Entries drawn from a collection
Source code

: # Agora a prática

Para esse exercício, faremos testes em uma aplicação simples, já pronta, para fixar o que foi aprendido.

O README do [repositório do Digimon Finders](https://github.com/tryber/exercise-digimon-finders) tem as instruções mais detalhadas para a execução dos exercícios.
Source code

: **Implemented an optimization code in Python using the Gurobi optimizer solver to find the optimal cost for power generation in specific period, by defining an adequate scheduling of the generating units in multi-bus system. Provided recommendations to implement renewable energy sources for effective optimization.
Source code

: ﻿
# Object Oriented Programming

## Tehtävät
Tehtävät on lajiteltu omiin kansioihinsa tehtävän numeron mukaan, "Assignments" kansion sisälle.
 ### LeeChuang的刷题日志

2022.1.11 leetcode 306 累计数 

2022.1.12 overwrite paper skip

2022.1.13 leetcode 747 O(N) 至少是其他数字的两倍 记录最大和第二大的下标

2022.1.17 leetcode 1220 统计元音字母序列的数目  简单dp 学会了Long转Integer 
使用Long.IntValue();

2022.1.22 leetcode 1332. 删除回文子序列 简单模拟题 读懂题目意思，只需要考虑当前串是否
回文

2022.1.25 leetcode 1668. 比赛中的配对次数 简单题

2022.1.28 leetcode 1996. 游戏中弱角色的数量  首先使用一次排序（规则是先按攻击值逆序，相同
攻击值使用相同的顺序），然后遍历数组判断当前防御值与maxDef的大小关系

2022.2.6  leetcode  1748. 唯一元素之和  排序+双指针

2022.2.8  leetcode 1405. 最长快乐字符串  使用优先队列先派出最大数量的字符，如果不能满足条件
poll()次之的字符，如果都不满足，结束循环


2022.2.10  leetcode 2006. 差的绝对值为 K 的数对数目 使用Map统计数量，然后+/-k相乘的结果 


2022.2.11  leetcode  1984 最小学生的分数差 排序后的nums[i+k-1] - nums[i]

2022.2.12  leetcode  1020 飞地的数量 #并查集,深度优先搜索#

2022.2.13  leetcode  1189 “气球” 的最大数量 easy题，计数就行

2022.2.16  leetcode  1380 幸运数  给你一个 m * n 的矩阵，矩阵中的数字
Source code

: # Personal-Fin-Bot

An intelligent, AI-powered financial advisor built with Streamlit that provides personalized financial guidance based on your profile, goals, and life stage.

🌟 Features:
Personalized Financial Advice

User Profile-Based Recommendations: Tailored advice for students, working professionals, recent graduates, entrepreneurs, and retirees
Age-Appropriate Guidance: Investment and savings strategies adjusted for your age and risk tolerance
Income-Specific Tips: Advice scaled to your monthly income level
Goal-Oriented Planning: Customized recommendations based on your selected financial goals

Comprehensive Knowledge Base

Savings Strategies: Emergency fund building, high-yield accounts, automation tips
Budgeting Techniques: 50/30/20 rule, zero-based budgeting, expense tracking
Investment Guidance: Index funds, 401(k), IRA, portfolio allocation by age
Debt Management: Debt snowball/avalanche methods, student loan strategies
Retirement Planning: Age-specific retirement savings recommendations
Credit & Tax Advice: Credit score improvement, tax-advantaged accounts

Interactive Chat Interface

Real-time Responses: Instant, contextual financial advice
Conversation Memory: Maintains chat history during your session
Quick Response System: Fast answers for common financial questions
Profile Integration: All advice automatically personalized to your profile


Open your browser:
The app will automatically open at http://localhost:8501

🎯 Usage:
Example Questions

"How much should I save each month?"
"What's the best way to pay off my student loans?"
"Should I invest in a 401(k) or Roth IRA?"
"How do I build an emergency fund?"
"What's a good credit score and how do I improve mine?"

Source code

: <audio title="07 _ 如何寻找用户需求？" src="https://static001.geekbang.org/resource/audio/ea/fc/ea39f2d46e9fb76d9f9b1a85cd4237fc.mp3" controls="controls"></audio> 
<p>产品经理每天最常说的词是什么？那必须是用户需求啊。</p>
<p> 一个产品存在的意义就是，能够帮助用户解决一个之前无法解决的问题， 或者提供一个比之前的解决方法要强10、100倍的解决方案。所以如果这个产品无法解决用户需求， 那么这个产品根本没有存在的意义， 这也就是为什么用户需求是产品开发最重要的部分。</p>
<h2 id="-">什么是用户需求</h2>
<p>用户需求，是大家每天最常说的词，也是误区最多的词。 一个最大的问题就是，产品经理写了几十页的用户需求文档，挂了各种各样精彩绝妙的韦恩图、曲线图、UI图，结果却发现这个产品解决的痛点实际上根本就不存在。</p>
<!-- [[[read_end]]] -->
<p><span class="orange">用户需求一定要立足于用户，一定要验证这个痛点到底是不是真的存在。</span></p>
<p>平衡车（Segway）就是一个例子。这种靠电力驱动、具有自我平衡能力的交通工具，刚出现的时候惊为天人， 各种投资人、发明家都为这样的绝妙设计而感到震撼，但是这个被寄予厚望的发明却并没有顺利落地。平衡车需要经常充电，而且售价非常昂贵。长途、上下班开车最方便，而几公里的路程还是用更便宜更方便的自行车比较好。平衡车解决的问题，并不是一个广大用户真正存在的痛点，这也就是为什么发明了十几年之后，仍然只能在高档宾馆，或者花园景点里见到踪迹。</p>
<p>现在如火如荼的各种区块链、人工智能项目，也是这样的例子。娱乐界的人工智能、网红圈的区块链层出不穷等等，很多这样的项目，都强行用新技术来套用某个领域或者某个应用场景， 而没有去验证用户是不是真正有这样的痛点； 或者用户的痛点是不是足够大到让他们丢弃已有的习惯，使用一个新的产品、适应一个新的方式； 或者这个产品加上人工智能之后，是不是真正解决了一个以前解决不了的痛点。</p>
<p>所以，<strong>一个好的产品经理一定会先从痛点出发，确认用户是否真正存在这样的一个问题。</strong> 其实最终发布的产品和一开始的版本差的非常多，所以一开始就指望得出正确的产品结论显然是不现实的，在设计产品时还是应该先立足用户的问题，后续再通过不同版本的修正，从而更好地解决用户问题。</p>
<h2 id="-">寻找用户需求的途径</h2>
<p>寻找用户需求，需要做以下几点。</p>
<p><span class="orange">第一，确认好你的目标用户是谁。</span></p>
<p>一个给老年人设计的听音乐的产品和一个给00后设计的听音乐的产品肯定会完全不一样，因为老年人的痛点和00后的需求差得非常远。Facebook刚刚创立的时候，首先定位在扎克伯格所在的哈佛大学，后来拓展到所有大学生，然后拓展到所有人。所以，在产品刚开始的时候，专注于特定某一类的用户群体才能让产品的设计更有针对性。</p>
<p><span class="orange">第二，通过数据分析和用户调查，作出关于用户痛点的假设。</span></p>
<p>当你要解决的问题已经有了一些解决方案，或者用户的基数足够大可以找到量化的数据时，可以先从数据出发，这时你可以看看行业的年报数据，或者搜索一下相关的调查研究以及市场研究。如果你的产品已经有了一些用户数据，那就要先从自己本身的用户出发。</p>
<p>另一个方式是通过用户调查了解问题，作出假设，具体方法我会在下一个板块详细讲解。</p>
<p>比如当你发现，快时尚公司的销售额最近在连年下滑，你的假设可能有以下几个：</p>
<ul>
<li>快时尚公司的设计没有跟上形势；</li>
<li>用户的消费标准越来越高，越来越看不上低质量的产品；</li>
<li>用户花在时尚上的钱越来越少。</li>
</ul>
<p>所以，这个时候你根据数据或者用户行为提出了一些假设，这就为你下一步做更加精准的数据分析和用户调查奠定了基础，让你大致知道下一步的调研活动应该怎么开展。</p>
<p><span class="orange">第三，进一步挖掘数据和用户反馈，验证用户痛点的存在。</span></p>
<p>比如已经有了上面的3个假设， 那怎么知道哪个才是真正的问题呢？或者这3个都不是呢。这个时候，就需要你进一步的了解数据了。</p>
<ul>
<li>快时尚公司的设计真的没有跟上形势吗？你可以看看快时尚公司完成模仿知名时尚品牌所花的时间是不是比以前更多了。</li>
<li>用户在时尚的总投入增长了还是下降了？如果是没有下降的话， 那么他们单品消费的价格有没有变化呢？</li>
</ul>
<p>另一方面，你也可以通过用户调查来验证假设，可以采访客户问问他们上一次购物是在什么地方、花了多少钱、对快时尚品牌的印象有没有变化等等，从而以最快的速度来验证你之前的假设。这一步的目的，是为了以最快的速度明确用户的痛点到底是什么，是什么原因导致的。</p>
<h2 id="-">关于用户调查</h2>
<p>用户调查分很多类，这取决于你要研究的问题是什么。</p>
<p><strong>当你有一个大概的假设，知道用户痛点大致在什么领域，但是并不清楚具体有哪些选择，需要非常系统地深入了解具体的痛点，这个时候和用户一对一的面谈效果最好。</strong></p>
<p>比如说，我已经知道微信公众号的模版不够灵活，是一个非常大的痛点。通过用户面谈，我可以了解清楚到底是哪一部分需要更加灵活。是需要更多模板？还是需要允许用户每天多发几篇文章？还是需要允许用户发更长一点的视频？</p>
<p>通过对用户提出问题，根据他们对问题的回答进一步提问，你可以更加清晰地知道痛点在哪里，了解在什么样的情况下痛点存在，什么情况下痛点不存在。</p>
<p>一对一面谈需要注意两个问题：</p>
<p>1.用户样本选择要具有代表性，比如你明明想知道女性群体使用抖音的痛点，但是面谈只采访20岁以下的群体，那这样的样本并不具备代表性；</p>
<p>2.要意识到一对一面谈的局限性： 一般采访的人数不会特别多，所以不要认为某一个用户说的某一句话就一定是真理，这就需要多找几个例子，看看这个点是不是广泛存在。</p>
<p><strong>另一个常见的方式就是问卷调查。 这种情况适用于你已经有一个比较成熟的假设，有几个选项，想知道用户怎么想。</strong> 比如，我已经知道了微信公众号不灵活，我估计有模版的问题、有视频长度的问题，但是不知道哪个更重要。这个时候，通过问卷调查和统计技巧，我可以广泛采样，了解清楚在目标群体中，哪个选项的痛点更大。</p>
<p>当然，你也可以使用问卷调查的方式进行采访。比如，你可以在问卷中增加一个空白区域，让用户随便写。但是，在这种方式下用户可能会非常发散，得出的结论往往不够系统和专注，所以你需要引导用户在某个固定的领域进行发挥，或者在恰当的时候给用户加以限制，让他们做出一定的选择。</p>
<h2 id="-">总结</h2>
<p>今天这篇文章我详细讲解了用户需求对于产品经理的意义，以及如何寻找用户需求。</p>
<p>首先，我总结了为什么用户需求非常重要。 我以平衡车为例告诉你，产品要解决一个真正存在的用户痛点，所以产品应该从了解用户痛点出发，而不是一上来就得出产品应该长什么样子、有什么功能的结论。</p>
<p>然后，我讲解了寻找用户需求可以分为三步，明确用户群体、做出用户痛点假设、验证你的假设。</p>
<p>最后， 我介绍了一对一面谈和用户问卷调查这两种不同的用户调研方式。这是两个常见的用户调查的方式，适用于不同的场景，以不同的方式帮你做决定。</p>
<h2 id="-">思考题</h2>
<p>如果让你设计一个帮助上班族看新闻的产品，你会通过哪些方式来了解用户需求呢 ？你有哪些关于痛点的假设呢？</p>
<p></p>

Try it
How many lines of the items contain the string "Oriented", matching case exactly? Reply with the number alone.

Output for this task
2